For perspective, Hatsumi has a similar affiliation with the Togakushi museum/park.


----------



## tellner (Nov 18, 2007)

And, of course, Hatsumi isn't "The Last Ninja" or any other crap like that. He's as much as shameless self-promoter as anyone else.


----------



## Brian R. VanCise (Nov 18, 2007)

tellner said:


> And, of course, Hatsumi isn't "The Last Ninja" or any other crap like that. He's as much as shameless self-promoter as anyone else.


 
Well he is not only a martial genius but also a marketing genius! (meaning Hatsumi Sensei and good for him)  Having seen him firsthand on many occasions he is truly* one of a kind*!


----------



## eyebeams (Nov 18, 2007)

tellner said:


> And, of course, Hatsumi isn't "The Last Ninja" or any other crap like that. He's as much as shameless self-promoter as anyone else.



*shrug* Everybody's gotta eat.


----------



## newtothe dark (Nov 18, 2007)

I am hoping its not a crime to make some money off legit art cause if so then what is the point.


----------



## Doc_Jude (Nov 18, 2007)

tellner said:


> And, of course, Hatsumi isn't "The Last Ninja" or any other crap like that. He's as much as shameless self-promoter as anyone else.



The same could be said about certain Dutch Indo Sera(k) Pendekar/Maha Gurus... could be seen as a pot & kettle situation, or perhaps a blameless stone throwing thing. You get what I'm saying...

Of course, very few Silat masters have received government recognition, ya know?


----------



## benkyoka (Nov 19, 2007)

newtothe dark said:


> I am hoping its not a crime to make some money off legit art cause if so then what is the point.



So the point of martial arts is to make money?  You learn something new everyday.


----------



## theletch1 (Nov 19, 2007)

The point is that making money off of the martial arts is a subject for another thread.

Brian, I like the way these guys move.  As an aikido-ka I can see similar movements in alot of their stuff.  Don't know anything about the group and, like yourself, it won't affect my training any at all.  Thanks for the videos.  Always a pleasure to watch other folks train.


----------



## newtothe dark (Nov 20, 2007)

I guess I miss worded my comment I meant to say what is the problem of promoting oneself and making money off teaching a legit art but thats not what I said I know , that should teach me to proof read my stuff.


----------



## Kichigai-no-Okami (Dec 18, 2007)

Brian R. VanCise said:


> Okay thought's or opinions.

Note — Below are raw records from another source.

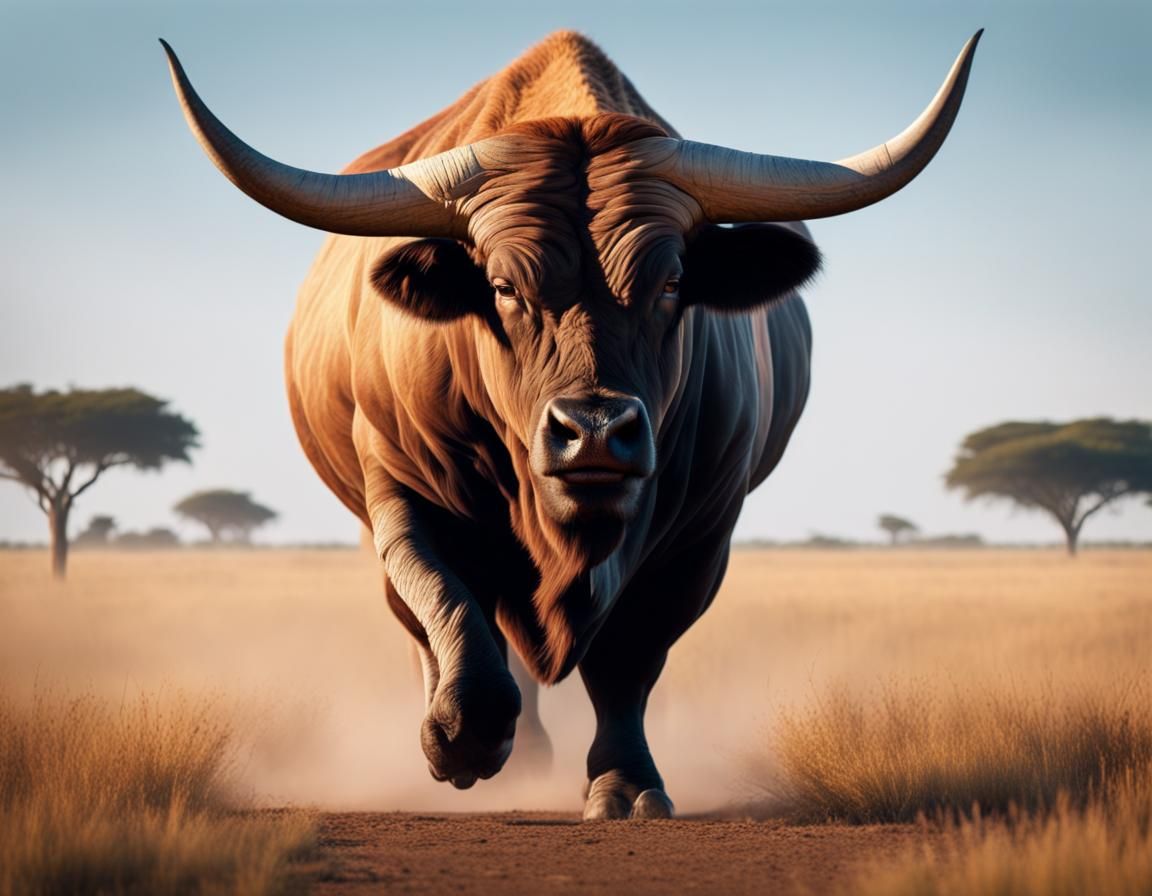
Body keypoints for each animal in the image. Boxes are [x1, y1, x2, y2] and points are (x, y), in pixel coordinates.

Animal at [163, 29, 980, 819]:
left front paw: (626, 783)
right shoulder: (400, 493)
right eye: (502, 287)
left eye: (671, 282)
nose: (594, 431)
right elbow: (445, 601)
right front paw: (461, 737)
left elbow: (628, 658)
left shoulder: (700, 535)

Personally I am pretty neutral on this and if he and his art is real (documented) then good for him.
> 
> 
> 
> ...


 
Was about to ask the very same thing.  He gives a cool presentation, but I'm not about to leave Hatsumi Soke's side to go whoring after this fella. He's got some moves, though.  I"ll give him that.  
On the claim of being the "only" or "last true ninja training group",  one should be very wary of anyone that makes such a claim ; that kind of thing has the possibility of giving birth to many fraudulent "martial arts" training groups and/or people, that seek to dupe others into their "Way".  TMA community's full of them.


----------